* WHAT IS BEING ASKED
Could you turn every line of the listing below into a Markdown table with the columns "Row" and "Line", numbering each row and leaving out blank lines?

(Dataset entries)
——

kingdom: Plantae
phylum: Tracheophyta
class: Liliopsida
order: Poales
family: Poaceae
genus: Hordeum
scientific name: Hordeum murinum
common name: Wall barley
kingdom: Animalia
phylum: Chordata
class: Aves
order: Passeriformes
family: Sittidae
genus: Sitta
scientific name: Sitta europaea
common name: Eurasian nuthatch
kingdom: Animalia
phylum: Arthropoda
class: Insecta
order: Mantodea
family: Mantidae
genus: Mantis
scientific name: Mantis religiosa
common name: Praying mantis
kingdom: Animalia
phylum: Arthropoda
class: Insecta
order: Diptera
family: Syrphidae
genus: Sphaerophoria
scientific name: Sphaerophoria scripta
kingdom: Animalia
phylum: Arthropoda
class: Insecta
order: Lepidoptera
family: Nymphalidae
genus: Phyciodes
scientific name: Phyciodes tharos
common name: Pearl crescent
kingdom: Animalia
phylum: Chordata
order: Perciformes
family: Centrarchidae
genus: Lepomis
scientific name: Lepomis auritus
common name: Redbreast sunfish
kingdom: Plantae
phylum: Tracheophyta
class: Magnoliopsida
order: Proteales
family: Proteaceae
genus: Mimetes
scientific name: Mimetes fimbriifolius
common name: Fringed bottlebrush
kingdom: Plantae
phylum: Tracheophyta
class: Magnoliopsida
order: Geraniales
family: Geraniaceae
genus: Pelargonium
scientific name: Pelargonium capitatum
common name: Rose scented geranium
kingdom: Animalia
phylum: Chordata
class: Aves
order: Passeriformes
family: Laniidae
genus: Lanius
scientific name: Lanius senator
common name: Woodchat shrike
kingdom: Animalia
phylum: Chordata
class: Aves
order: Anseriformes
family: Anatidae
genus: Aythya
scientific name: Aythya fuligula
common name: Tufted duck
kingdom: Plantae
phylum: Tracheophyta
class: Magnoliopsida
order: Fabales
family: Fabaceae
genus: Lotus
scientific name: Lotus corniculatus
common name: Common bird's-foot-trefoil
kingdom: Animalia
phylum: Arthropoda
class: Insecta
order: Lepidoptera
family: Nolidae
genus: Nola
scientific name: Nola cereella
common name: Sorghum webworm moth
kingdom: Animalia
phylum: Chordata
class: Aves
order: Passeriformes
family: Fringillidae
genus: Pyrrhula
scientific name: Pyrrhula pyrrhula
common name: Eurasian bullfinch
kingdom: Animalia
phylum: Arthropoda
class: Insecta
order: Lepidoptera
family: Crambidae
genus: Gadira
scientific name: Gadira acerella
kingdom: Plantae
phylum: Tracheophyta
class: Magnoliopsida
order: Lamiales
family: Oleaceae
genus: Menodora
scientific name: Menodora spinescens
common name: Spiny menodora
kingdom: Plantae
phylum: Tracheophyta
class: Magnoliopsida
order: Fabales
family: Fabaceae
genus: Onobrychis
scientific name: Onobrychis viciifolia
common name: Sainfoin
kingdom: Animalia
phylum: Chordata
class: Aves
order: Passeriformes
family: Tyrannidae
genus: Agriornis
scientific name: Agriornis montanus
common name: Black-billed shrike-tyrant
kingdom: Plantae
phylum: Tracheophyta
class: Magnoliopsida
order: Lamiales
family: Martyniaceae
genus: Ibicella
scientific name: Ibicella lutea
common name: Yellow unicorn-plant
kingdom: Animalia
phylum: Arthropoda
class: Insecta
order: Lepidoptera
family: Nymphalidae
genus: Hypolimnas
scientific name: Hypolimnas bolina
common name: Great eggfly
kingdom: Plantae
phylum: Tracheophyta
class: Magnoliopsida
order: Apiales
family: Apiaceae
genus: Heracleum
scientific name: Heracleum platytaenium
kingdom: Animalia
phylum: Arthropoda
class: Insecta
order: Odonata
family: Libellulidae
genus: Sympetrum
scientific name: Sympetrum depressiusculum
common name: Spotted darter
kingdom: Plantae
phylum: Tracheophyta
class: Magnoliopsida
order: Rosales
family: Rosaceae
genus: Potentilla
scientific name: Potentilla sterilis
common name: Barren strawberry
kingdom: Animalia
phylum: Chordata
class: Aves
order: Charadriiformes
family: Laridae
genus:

——

* EXERCISE ANSWER
| Row | Line |
|---|---|
| 1 | kingdom: Plantae |
| 2 | phylum: Tracheophyta |
| 3 | class: Liliopsida |
| 4 | order: Poales |
| 5 | family: Poaceae |
| 6 | genus: Hordeum |
| 7 | scientific name: Hordeum murinum |
| 8 | common name: Wall barley |
| 9 | kingdom: Animalia |
| 10 | phylum: Chordata |
| 11 | class: Aves |
| 12 | order: Passeriformes |
| 13 | family: Sittidae |
| 14 | genus: Sitta |
| 15 | scientific name: Sitta europaea |
| 16 | common name: Eurasian nuthatch |
| 17 | kingdom: Animalia |
| 18 | phylum: Arthropoda |
| 19 | class: Insecta |
| 20 | order: Mantodea |
| 21 | family: Mantidae |
| 22 | genus: Mantis |
| 23 | scientific name: Mantis religiosa |
| 24 | common name: Praying mantis |
| 25 | kingdom: Animalia |
| 26 | phylum: Arthropoda |
| 27 | class: Insecta |
| 28 | order: Diptera |
| 29 | family: Syrphidae |
| 30 | genus: Sphaerophoria |
| 31 | scientific name: Sphaerophoria scripta |
| 32 | kingdom: Animalia |
| 33 | phylum: Arthropoda |
| 34 | class: Insecta |
| 35 | order: Lepidoptera |
| 36 | family: Nymphalidae |
| 37 | genus: Phyciodes |
| 38 | scientific name: Phyciodes tharos |
| 39 | common name: Pearl crescent |
| 40 | kingdom: Animalia |
| 41 | phylum: Chordata |
| 42 | order: Perciformes |
| 43 | family: Centrarchidae |
| 44 | genus: Lepomis |
| 45 | scientific name: Lepomis auritus |
| 46 | common name: Redbreast sunfish |
| 47 | kingdom: Plantae |
| 48 | phylum: Tracheophyta |
| 49 | class: Magnoliopsida |
| 50 | order: Proteales |
| 51 | family: Proteaceae |
| 52 | genus: Mimetes |
| 53 | scientific name: Mimetes fimbriifolius |
| 54 | common name: Fringed bottlebrush |
| 55 | kingdom: Plantae |
| 56 | phylum: Tracheophyta |
| 57 | class: Magnoliopsida |
| 58 | order: Geraniales |
| 59 | family: Geraniaceae |
| 60 | genus: Pelargonium |
| 61 | scientific name: Pelargonium capitatum |
| 62 | common name: Rose scented geranium |
| 63 | kingdom: Animalia |
| 64 | phylum: Chordata |
| 65 | class: Aves |
| 66 | order: Passeriformes |
| 67 | family: Laniidae |
| 68 | genus: Lanius |
| 69 | scientific name: Lanius senator |
| 70 | common name: Woodchat shrike |
| 71 | kingdom: Animalia |
| 72 | phylum: Chordata |
| 73 | class: Aves |
| 74 | order: Anseriformes |
| 75 | family: Anatidae |
| 76 | genus: Aythya |
| 77 | scientific name: Aythya fuligula |
| 78 | common name: Tufted duck |
| 79 | kingdom: Plantae |
| 80 | phylum: Tracheophyta |
| 81 | class: Magnoliopsida |
| 82 | order: Fabales |
| 83 | family: Fabaceae |
| 84 | genus: Lotus |
| 85 | scientific name: Lotus corniculatus |
| 86 | common name: Common bird's-foot-trefoil |
| 87 | kingdom: Animalia |
| 88 | phylum: Arthropoda |
| 89 | class: Insecta |
| 90 | order: Lepidoptera |
| 91 | family: Nolidae |
| 92 | genus: Nola |
| 93 | scientific name: Nola cereella |
| 94 | common name: Sorghum webworm moth |
| 95 | kingdom: Animalia |
| 96 | phylum: Chordata |
| 97 | class: Aves |
| 98 | order: Passeriformes |
| 99 | family: Fringillidae |
| 100 | genus: Pyrrhula |
| 101 | scientific name: Pyrrhula pyrrhula |
| 102 | common name: Eurasian bullfinch |
| 103 | kingdom: Animalia |
| 104 | phylum: Arthropoda |
| 105 | class: Insecta |
| 106 | order: Lepidoptera |
| 107 | family: Crambidae |
| 108 | genus: Gadira |
| 109 | scientific name: Gadira acerella |
| 110 | kingdom: Plantae |
| 111 | phylum: Tracheophyta |
| 112 | class: Magnoliopsida |
| 113 | order: Lamiales |
| 114 | family: Oleaceae |
| 115 | genus: Menodora |
| 116 | scientific name: Menodora spinescens |
| 117 | common name: Spiny menodora |
| 118 | kingdom: Plantae |
| 119 | phylum: Tracheophyta |
| 120 | class: Magnoliopsida |
| 121 | order: Fabales |
| 122 | family: Fabaceae |
| 123 | genus: Onobrychis |
| 124 | scientific name: Onobrychis viciifolia |
| 125 | common name: Sainfoin |
| 126 | kingdom: Animalia |
| 127 | phylum: Chordata |
| 128 | class: Aves |
| 129 | order: Passeriformes |
| 130 | family: Tyrannidae |
| 131 | genus: Agriornis |
| 132 | scientific name: Agriornis montanus |
| 133 | common name: Black-billed shrike-tyrant |
| 134 | kingdom: Plantae |
| 135 | phylum: Tracheophyta |
| 136 | class: Magnoliopsida |
| 137 | order: Lamiales |
| 138 | family: Martyniaceae |
| 139 | genus: Ibicella |
| 140 | scientific name: Ibicella lutea |
| 141 | common name: Yellow unicorn-plant |
| 142 | kingdom: Animalia |
| 143 | phylum: Arthropoda |
| 144 | class: Insecta |
| 145 | order: Lepidoptera |
| 146 | family: Nymphalidae |
| 147 | genus: Hypolimnas |
| 148 | scientific name: Hypolimnas bolina |
| 149 | common name: Great eggfly |
| 150 | kingdom: Plantae |
| 151 | phylum: Tracheophyta |
| 152 | class: Magnoliopsida |
| 153 | order: Apiales |
| 154 | family: Apiaceae |
| 155 | genus: Heracleum |
| 156 | scientific name: Heracleum platytaenium |
| 157 | kingdom: Animalia |
| 158 | phylum: Arthropoda |
| 159 | class: Insecta |
| 160 | order: Odonata |
| 161 | family: Libellulidae |
| 162 | genus: Sympetrum |
| 163 | scientific name: Sympetrum depressiusculum |
| 164 | common name: Spotted darter |
| 165 | kingdom: Plantae |
| 166 | phylum: Tracheophyta |
| 167 | class: Magnoliopsida |
| 168 | order: Rosales |
| 169 | family: Rosaceae |
| 170 | genus: Potentilla |
| 171 | scientific name: Potentilla sterilis |
| 172 | common name: Barren strawberry |
| 173 | kingdom: Animalia |
| 174 | phylum: Chordata |
| 175 | class: Aves |
| 176 | order: Charadriiformes |
| 177 | family: Laridae |
| 178 | genus: |